她用皇帝號把地圖放大,仔細在這支軍隊中間將領所在的地方觀察了一下,看到一個頭頂上標著個[泰寧]名字的黑臉武將臉色難看,但還是好好地對一個作文士打扮的人說,“那先生認為該如何?”
“步兵對騎兵極為劣勢,在下認為不能打,至少不能再云州城外打,若是云州城中百姓出來幫忙對我們極為不利,將軍且打且退,想辦法與礦山那邊的軍隊匯合。”那個文士說。
作者有話說:
熬不住了,欠債+1400
第069章
祁冬寒在云州府軍隊開始變動的第一時間, 就察覺到他們是想往礦山的方向轉移,騎在馬背上的高馬尾小將軍稍微放慢追擊的速度,眉一揚, “想跟我們打包夾?”
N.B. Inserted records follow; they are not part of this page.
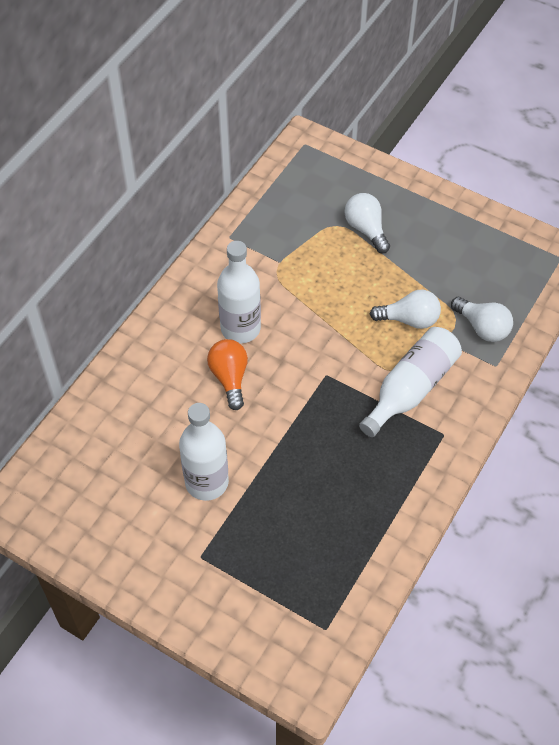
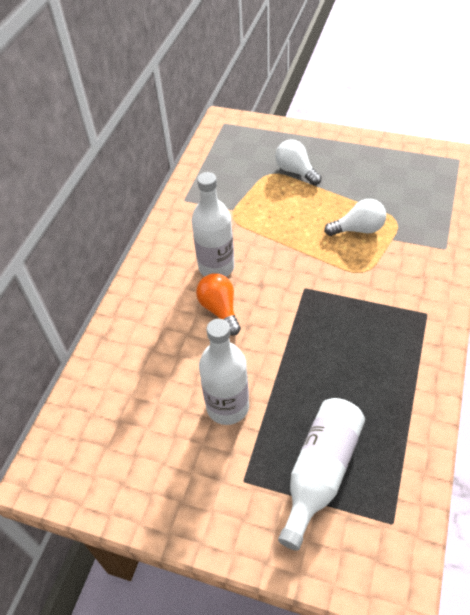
camera: 10 degrees left, 5 degrees down
white bottle [359,327,462,437] -> white bottle moved to [278,398,365,551]
white light bulb [451,297,513,342] -> none

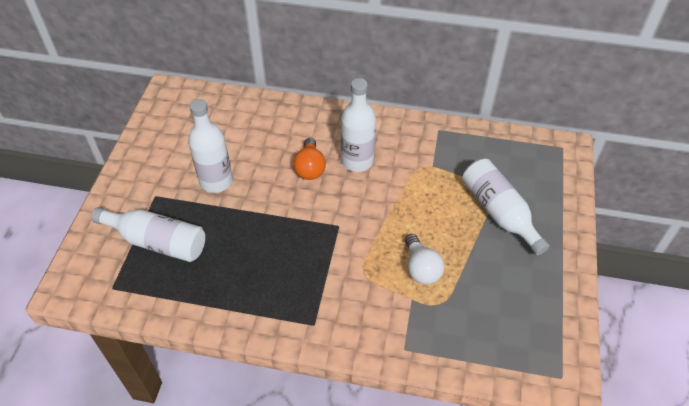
camera: 80 degrees right, 0 degrees up
orange light bulb [196,273,241,336] -> orange light bulb turned 120 degrees clockwise [293,138,326,180]
white light bulb [275,140,322,185] -> white bottle [462,159,550,256]

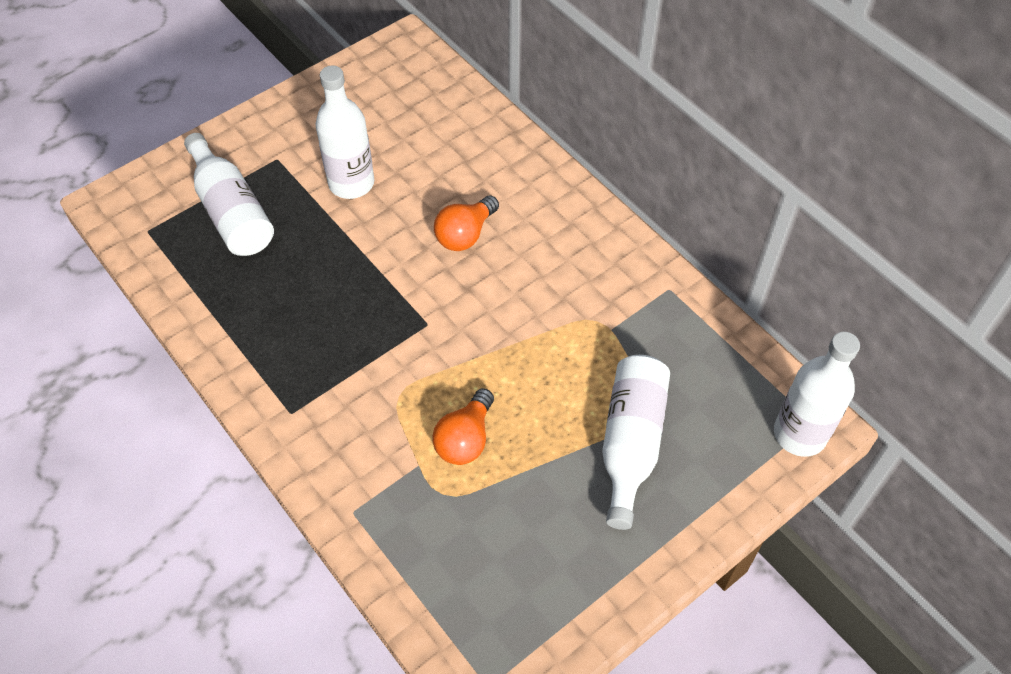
camera: 40 degrees right, 5 degrees up
white bottle [341,78,376,172] -> white bottle moved to [774,332,860,457]
white light bulb [405,234,444,285] -> orange light bulb [432,388,494,465]

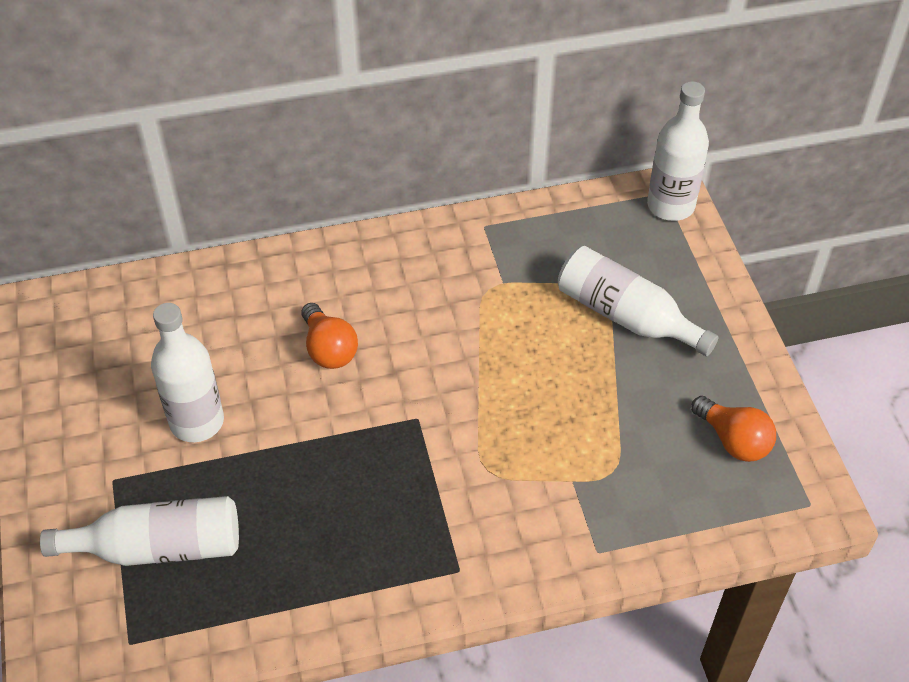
camera: 65 degrees left, 5 degrees down
orange light bulb [432,388,494,465] -> orange light bulb moved to [691,396,776,462]

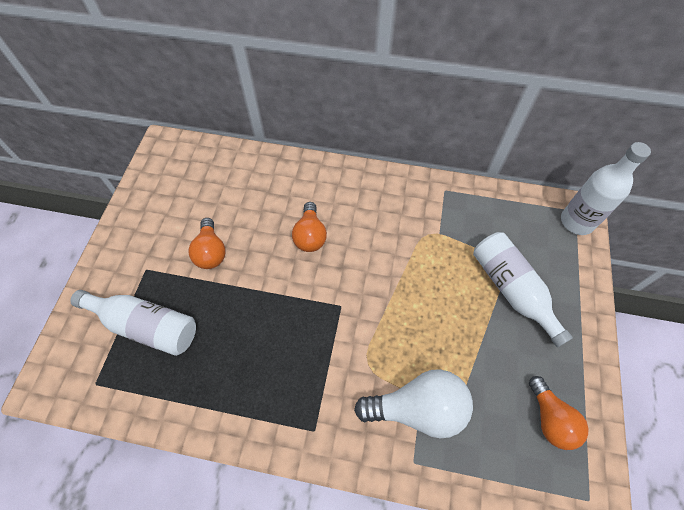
camera: 25 degrees right, 10 degrees up
white bottle [151,303,224,442] -> orange light bulb [189,218,226,269]
none -> white light bulb [354,369,473,438]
“祁校尉,我們繼續追嗎?”同樣騎馬緊跟在祁冬寒馬后的幾個都尉和別部司馬問。
祁冬寒稍作思考,很快下達了變更陣型的命令, “姜都尉,你們幾人帶領大部隊繼續追擊,速度不要趕得太快,幾位司馬與我一起帶領小隊從側面繞路加速,趕去前方給常威將軍示警,并攔截云州府軍!”
“是!”
“收到!”
哪怕祁冬寒現在的職位只是一個步軍校尉, 所有人也毫無例外地選擇了聽從他的指揮,除了祁家世代承襲鎮國將軍這個身份的光環外, 還因為祁冬寒本人所表現出來的能力與魄力。
不是所有人都敢主動請纓帶著五萬人去迎擊十萬人的軍隊還能打出壓制的。
祁冬寒發布完命令后深吸一口氣, 握緊韁繩目光直視前方,黑馬越過地上的碎石和樹枝,在叢林中快速穿梭著,邊打邊轉移后撤的云州府軍隊發現他們從側面追趕上來, 隊伍里的弓箭手紛紛向側面的叢林中射箭, 沖在最前面的祁冬寒側頭閃過,身形快如一道流星。
如果讓這一支云州軍隊趕到礦山, 那么無論是對朝廷的軍隊來說還是對于云州軍隊來說, 都會是一個兩面包夾的局面。
只不過是看究竟是兩支云州軍隊先一步包夾礦山那邊十五萬的朝廷軍隊,還是祁東寒率領的這支五萬人的軍隊和礦山那邊的十五萬軍隊先包圍這支云州軍隊了。
祁東寒更傾向于在云州軍隊趕到礦山之前把他們攔下來, 給十五萬朝廷軍隊一個調動反應的時間, 好反過來包夾他們, 否則猝不及防之下十五萬人馬那邊必定會有損耗。
好在云州軍隊中幾乎沒有騎兵,大大拖慢了他們轉移的速度。
“就是現在,沖!”祁冬寒瞅準時機,當機立斷帶著自己帶領的這一小隊人馬從叢林中沖出去,把云州軍隊從中間攔腰截斷。
原本就已經因為轉移而有些混亂的云州軍隊因為這一手,徹底被打亂了行軍速度,前后脫節。